Work to be completed
Every entry should be repeated exactly. Omit the pictures.

[Stored items from a collection]

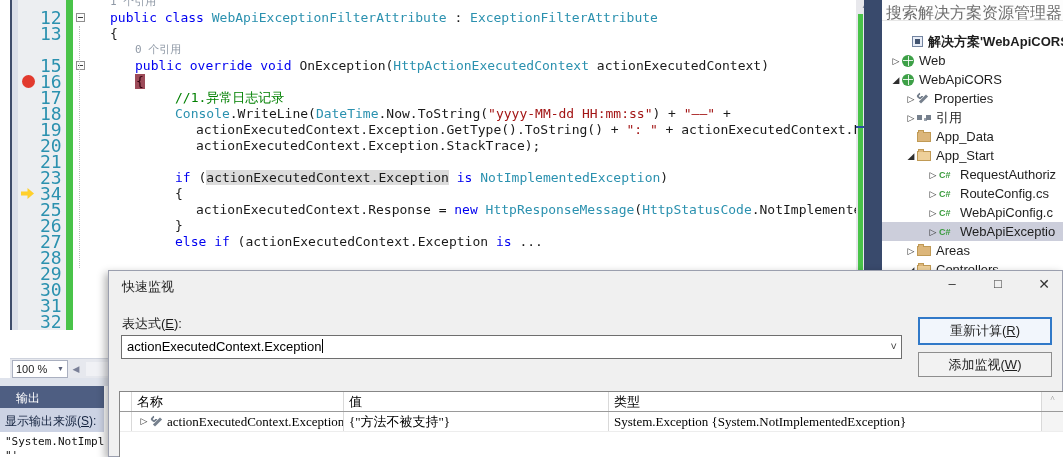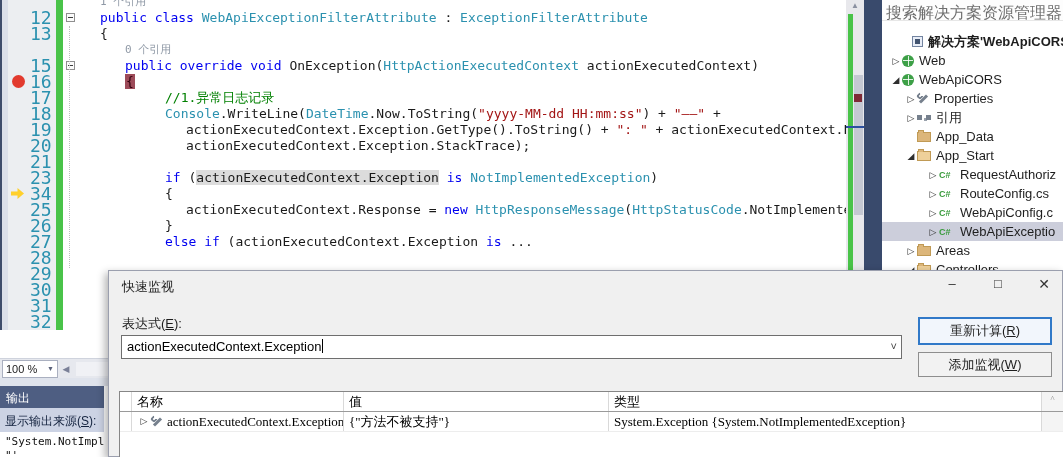--- a/index.html
+++ b/index.html
@@ -1,20 +1,20 @@
 <!DOCTYPE html>
 <html><head>
 <meta charset="utf-8">
 <style>
   html,body{margin:0;padding:0;background:#fff;}
   .screen{position:relative;width:1063px;height:457px;overflow:hidden;background:#fff;
           font-family:"Liberation Sans",sans-serif;-webkit-font-smoothing:antialiased;}
 
   
-  #editor{position:absolute;left:0;top:0;width:866px;height:457px;background:#fff;overflow:hidden;}
+  #editor{position:absolute;left:10px;top:0;width:866px;height:457px;background:#fff;overflow:hidden;}
   #code-rows{position:absolute;left:0;top:-6px;width:848px;}
   .code-row{display:flex;height:16px;font:13px/16px "DejaVu Sans Mono",monospace;}
   .cell-strip{width:8px;flex:none;background:#dbdfe9;border-left:2px solid #3e4c6b;box-sizing:border-box;}
   .cell-bp{width:22px;flex:none;background:#eceef1;position:relative;}
   .cell-ln{width:21px;flex:none;background:#eceef1;color:#2b91af;text-align:right;padding-right:5px;font-size:18px;}
   .cell-green{width:7px;flex:none;background:#49c349;}
   .cell-fold{width:20px;flex:none;background:#fff;position:relative;}
   .cell-code{flex:1;background:#fff;white-space:pre;overflow:hidden;color:#1a1a1a;}
   .codelens-row .cell-code{font-size:11px;}
   .c-k{color:#0000f0;}
@@ -78,21 +78,21 @@
   .ic-references::before{content:"";position:absolute;left:0;top:2px;width:5px;height:5px;background:#76808d;}
   .ic-references::after{content:"";position:absolute;right:0;top:2px;width:5px;height:5px;background:#76808d;box-shadow:-3px 2px 0 -1px #9aa2ad;}
   .ic-folder,.ic-folder-open{width:14px;height:10px;background:#dcb67a;border:1px solid #c09a55;box-sizing:border-box;}
   .ic-folder::before,.ic-folder-open::before{content:"";position:absolute;left:0;top:-3px;width:6px;height:3px;background:#dcb67a;border:1px solid #c09a55;border-bottom:none;box-sizing:border-box;}
   .ic-folder-open{background:#eed09a;}
   .ic-csharp{width:16px;height:12px;font:bold 9px/12px "Liberation Sans",sans-serif;color:#399b3c;}
 
   
   #out-split{position:absolute;left:0;top:378px;width:108px;height:8px;background:#dfe3ec;}
   #out{position:absolute;left:0;top:386px;width:104px;height:71px;background:#fff;overflow:hidden;}
-  .out-title{height:22px;background:#4e5e82;color:#fff;font-size:12px;padding:4px 0 0 6px;box-sizing:border-box;}
+  .out-title{height:22px;background:#4e5e82;color:#fff;font-size:12px;padding:4px 0 0 16px;box-sizing:border-box;}
   .out-src{height:24px;background:#ccd3e4;color:#14233f;font-size:12px;padding:5px 0 0 5px;box-sizing:border-box;white-space:nowrap;overflow:hidden;}
   .out-body{font:11px/14px "DejaVu Sans Mono",monospace;color:#111;padding:3px 0 0 5px;white-space:pre;overflow:hidden;}
 
   
   #qw{position:absolute;left:108px;top:270px;width:955px;height:187px;background:#f0f0f0;
       border:1px solid #9b9fae;box-sizing:border-box;box-shadow:-3px 3px 8px rgba(0,0,0,.3);}
   .qw-title{position:absolute;left:13px;top:7px;font-size:13px;color:#1e1e1e;}
   .win-btn{position:absolute;top:2px;width:30px;height:22px;text-align:center;font-size:13px;line-height:22px;color:#333;}
   #qw-min{left:828px;}
   #qw-max{left:874px;}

Written response
--- a/index.html
+++ b/index.html
@@ -1,20 +1,20 @@
 <!DOCTYPE html>
 <html><head>
 <meta charset="utf-8">
 <style>
   html,body{margin:0;padding:0;background:#fff;}
   .screen{position:relative;width:1063px;height:457px;overflow:hidden;background:#fff;
           font-family:"Liberation Sans",sans-serif;-webkit-font-smoothing:antialiased;}
 
   
-  #editor{position:absolute;left:0;top:0;width:866px;height:457px;background:#fff;overflow:hidden;}
+  #editor{position:absolute;left:10px;top:0;width:866px;height:457px;background:#fff;overflow:hidden;}
   #code-rows{position:absolute;left:0;top:-6px;width:848px;}
   .code-row{display:flex;height:16px;font:13px/16px "DejaVu Sans Mono",monospace;}
   .cell-strip{width:8px;flex:none;background:#dbdfe9;border-left:2px solid #3e4c6b;box-sizing:border-box;}
   .cell-bp{width:22px;flex:none;background:#eceef1;position:relative;}
   .cell-ln{width:21px;flex:none;background:#eceef1;color:#2b91af;text-align:right;padding-right:5px;font-size:18px;}
   .cell-green{width:7px;flex:none;background:#49c349;}
   .cell-fold{width:20px;flex:none;background:#fff;position:relative;}
   .cell-code{flex:1;background:#fff;white-space:pre;overflow:hidden;color:#1a1a1a;}
   .codelens-row .cell-code{font-size:11px;}
   .c-k{color:#0000f0;}
@@ -78,21 +78,21 @@
   .ic-references::before{content:"";position:absolute;left:0;top:2px;width:5px;height:5px;background:#76808d;}
   .ic-references::after{content:"";position:absolute;right:0;top:2px;width:5px;height:5px;background:#76808d;box-shadow:-3px 2px 0 -1px #9aa2ad;}
   .ic-folder,.ic-folder-open{width:14px;height:10px;background:#dcb67a;border:1px solid #c09a55;box-sizing:border-box;}
   .ic-folder::before,.ic-folder-open::before{content:"";position:absolute;left:0;top:-3px;width:6px;height:3px;background:#dcb67a;border:1px solid #c09a55;border-bottom:none;box-sizing:border-box;}
   .ic-folder-open{background:#eed09a;}
   .ic-csharp{width:16px;height:12px;font:bold 9px/12px "Liberation Sans",sans-serif;color:#399b3c;}
 
   
   #out-split{position:absolute;left:0;top:378px;width:108px;height:8px;background:#dfe3ec;}
   #out{position:absolute;left:0;top:386px;width:104px;height:71px;background:#fff;overflow:hidden;}
-  .out-title{height:22px;background:#4e5e82;color:#fff;font-size:12px;padding:4px 0 0 6px;box-sizing:border-box;}
+  .out-title{height:22px;background:#4e5e82;color:#fff;font-size:12px;padding:4px 0 0 16px;box-sizing:border-box;}
   .out-src{height:24px;background:#ccd3e4;color:#14233f;font-size:12px;padding:5px 0 0 5px;box-sizing:border-box;white-space:nowrap;overflow:hidden;}
   .out-body{font:11px/14px "DejaVu Sans Mono",monospace;color:#111;padding:3px 0 0 5px;white-space:pre;overflow:hidden;}
 
   
   #qw{position:absolute;left:108px;top:270px;width:955px;height:187px;background:#f0f0f0;
       border:1px solid #9b9fae;box-sizing:border-box;box-shadow:-3px 3px 8px rgba(0,0,0,.3);}
   .qw-title{position:absolute;left:13px;top:7px;font-size:13px;color:#1e1e1e;}
   .win-btn{position:absolute;top:2px;width:30px;height:22px;text-align:center;font-size:13px;line-height:22px;color:#333;}
   #qw-min{left:828px;}
   #qw-max{left:874px;}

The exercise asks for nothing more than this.